■ **Exercise goal**
Rewrite the data below so that every "Rebell" becomes "REBELL", with nothing else altered.

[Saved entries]
_ _ _ _ _
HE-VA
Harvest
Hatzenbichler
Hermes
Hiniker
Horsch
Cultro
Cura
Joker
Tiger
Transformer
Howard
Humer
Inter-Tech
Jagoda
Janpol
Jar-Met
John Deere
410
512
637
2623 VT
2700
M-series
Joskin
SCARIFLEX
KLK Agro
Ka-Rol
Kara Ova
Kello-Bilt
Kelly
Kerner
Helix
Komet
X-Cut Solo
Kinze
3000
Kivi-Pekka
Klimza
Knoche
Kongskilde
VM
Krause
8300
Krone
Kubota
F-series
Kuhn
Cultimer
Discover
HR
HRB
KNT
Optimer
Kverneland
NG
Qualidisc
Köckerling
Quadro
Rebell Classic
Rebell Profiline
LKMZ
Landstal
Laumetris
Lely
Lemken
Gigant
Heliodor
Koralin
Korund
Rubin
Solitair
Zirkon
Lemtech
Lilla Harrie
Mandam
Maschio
_ _ _ _ _
■ **Task output**
HE-VA
Harvest
Hatzenbichler
Hermes
Hiniker
Horsch
Cultro
Cura
Joker
Tiger
Transformer
Howard
Humer
Inter-Tech
Jagoda
Janpol
Jar-Met
John Deere
410
512
637
2623 VT
2700
M-series
Joskin
SCARIFLEX
KLK Agro
Ka-Rol
Kara Ova
Kello-Bilt
Kelly
Kerner
Helix
Komet
X-Cut Solo
Kinze
3000
Kivi-Pekka
Klimza
Knoche
Kongskilde
VM
Krause
8300
Krone
Kubota
F-series
Kuhn
Cultimer
Discover
HR
HRB
KNT
Optimer
Kverneland
NG
Qualidisc
Köckerling
Quadro
REBELL Classic
REBELL Profiline
LKMZ
Landstal
Laumetris
Lely
Lemken
Gigant
Heliodor
Koralin
Korund
Rubin
Solitair
Zirkon
Lemtech
Lilla Harrie
Mandam
Maschio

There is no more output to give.